И, конечно, в самую тяжелую минуту не раз и не два выручали погибающего человека его земляки. Попавшая в неволю вместе с плененными в Мясном Бору красноармейцами учительница Ксения Ушакова вспоминала, как ее, мать троих детей, принимали в пересыльном лагере для гражданских лиц за мальчика-подростка — до того она исхудала.

«Вдруг я заметила, что начинаю опухать вторично, — рассказывала она после войны. — Это вызвало чувство такой безнадежности, что я уже готовилась к смерти. К тому же меня продуло сквозняками, и я так кашляла, что мои соседки плохо спали ночью.

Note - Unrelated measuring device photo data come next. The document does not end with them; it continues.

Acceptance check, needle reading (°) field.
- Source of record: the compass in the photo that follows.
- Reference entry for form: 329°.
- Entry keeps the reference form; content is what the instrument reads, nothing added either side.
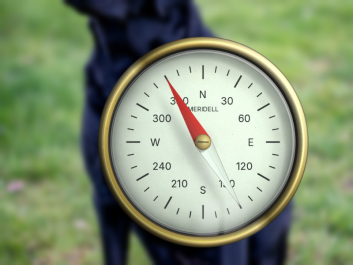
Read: 330°
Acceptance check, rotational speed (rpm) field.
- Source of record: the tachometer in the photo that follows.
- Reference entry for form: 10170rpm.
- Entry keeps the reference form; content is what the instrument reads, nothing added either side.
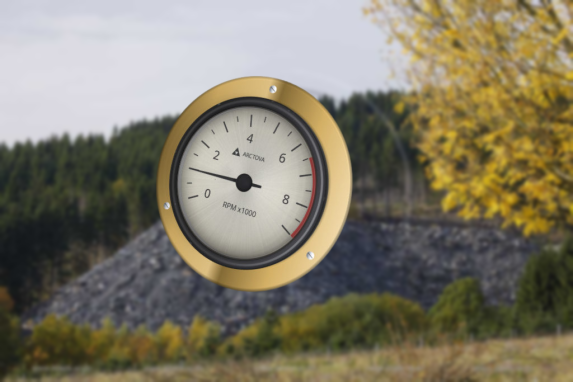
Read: 1000rpm
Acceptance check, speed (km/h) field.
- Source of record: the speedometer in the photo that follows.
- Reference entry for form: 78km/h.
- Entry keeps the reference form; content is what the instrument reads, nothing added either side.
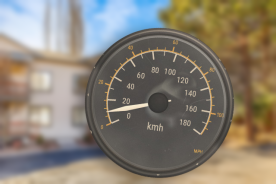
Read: 10km/h
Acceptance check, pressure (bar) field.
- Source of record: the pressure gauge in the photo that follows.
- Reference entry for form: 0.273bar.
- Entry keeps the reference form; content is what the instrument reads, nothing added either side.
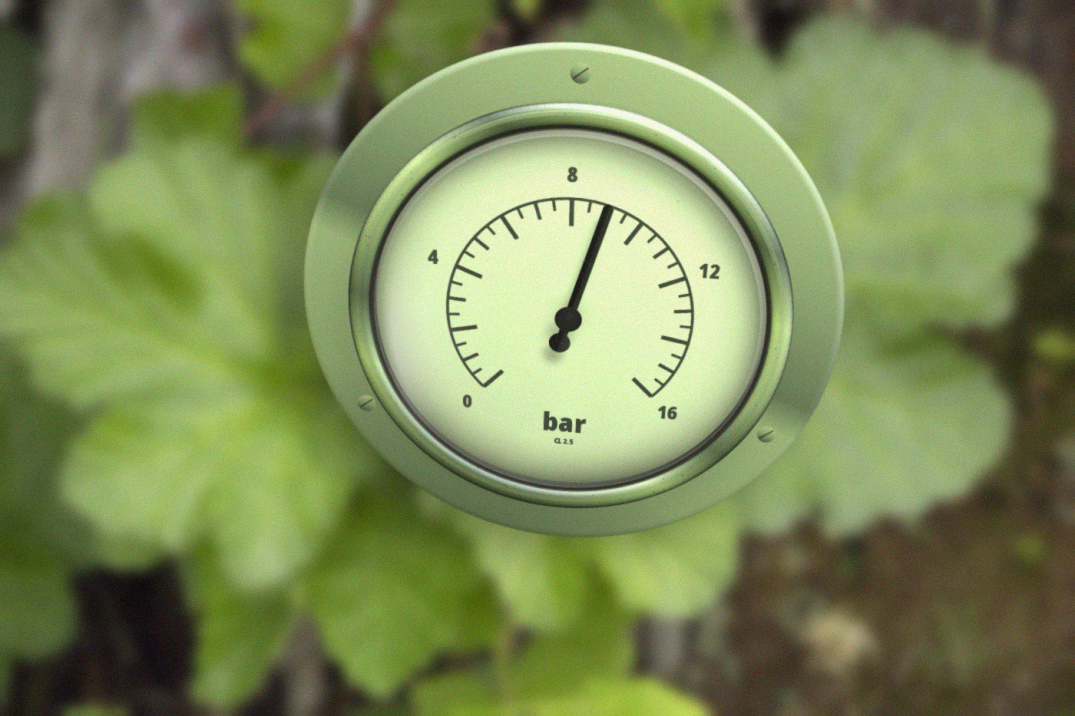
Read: 9bar
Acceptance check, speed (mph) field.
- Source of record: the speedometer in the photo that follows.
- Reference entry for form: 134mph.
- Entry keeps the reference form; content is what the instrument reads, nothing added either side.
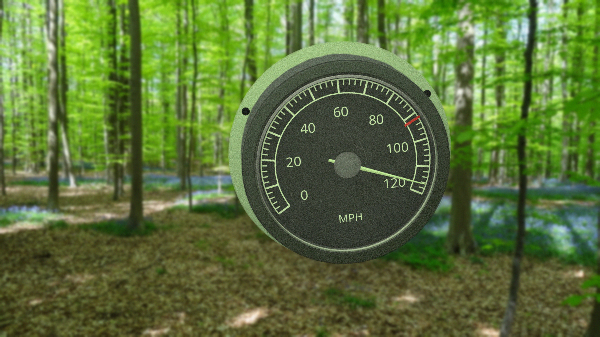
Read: 116mph
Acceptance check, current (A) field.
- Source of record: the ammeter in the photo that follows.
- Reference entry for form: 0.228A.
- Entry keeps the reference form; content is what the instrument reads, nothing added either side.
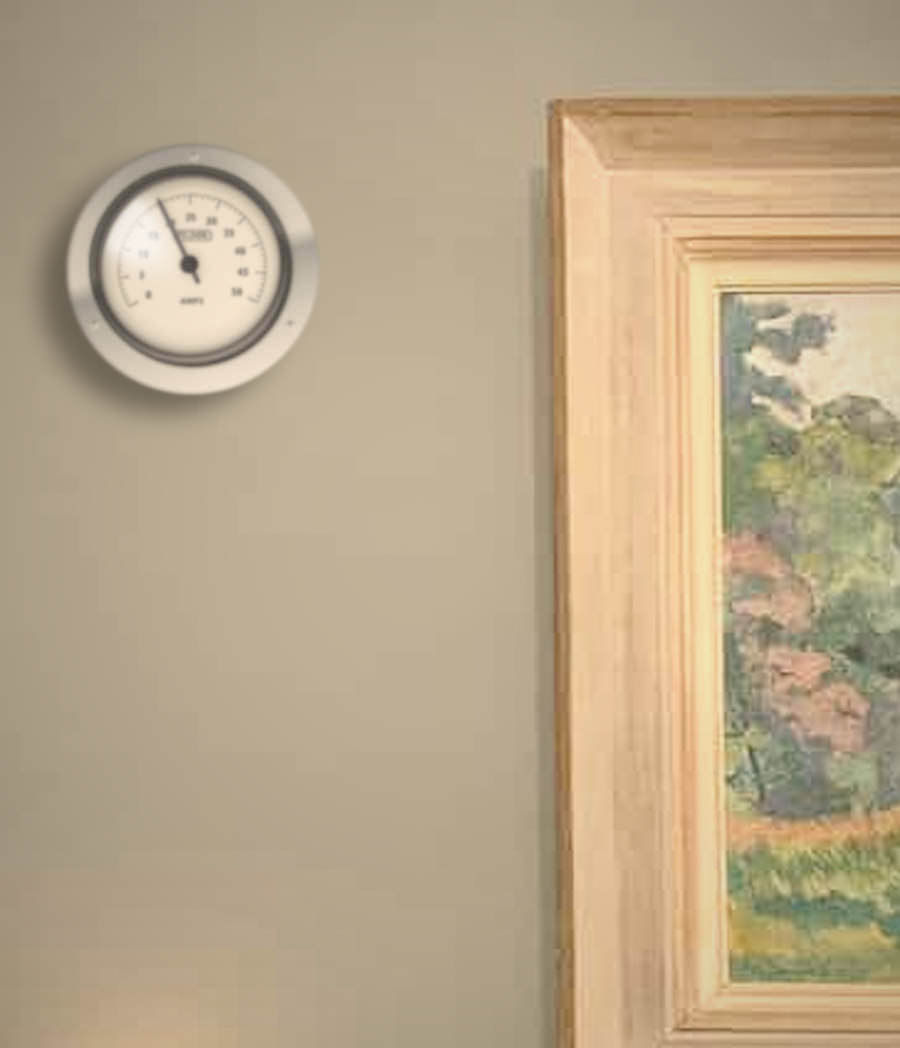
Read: 20A
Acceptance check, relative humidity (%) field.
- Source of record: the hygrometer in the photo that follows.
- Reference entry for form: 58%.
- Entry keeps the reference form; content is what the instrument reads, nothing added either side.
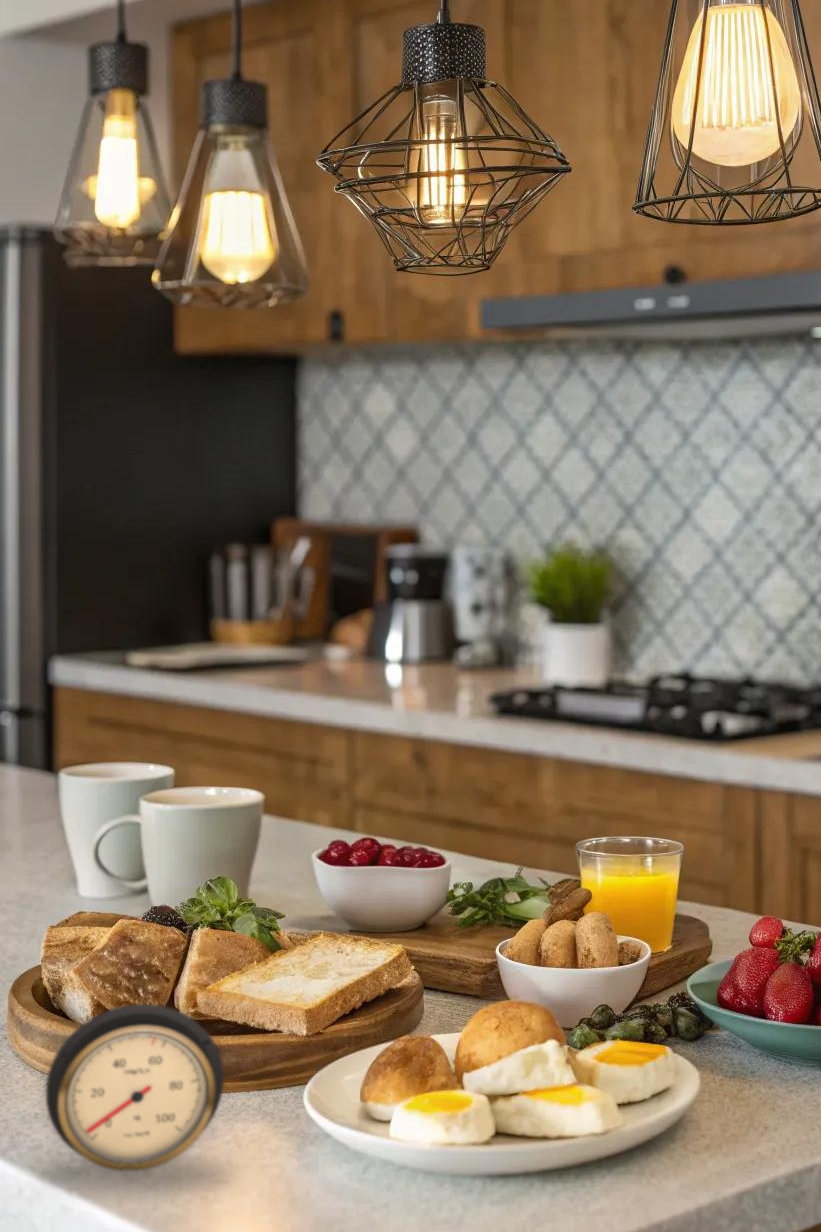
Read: 4%
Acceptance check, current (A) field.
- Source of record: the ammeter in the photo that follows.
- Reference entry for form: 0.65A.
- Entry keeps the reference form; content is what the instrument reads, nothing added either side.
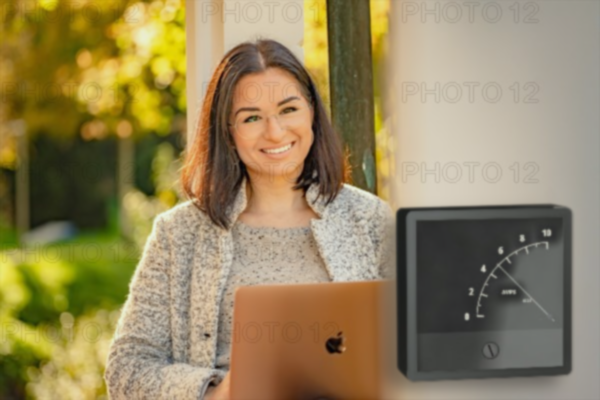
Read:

И вот одна из них, мать, похоронившая за войну семерых детей, говорит своим подругам: «Бабы, завтра нам выдадут по пайке меду. Хоть он и искусственный, но что-то в нем есть. Давайте отдадим свой мед Ксении. Пусть она пропотеет как следует». Женщины согласились. И действительно, мед помог. Наутро соседи увидели прежнюю женщину-подростка, опухоли не стало».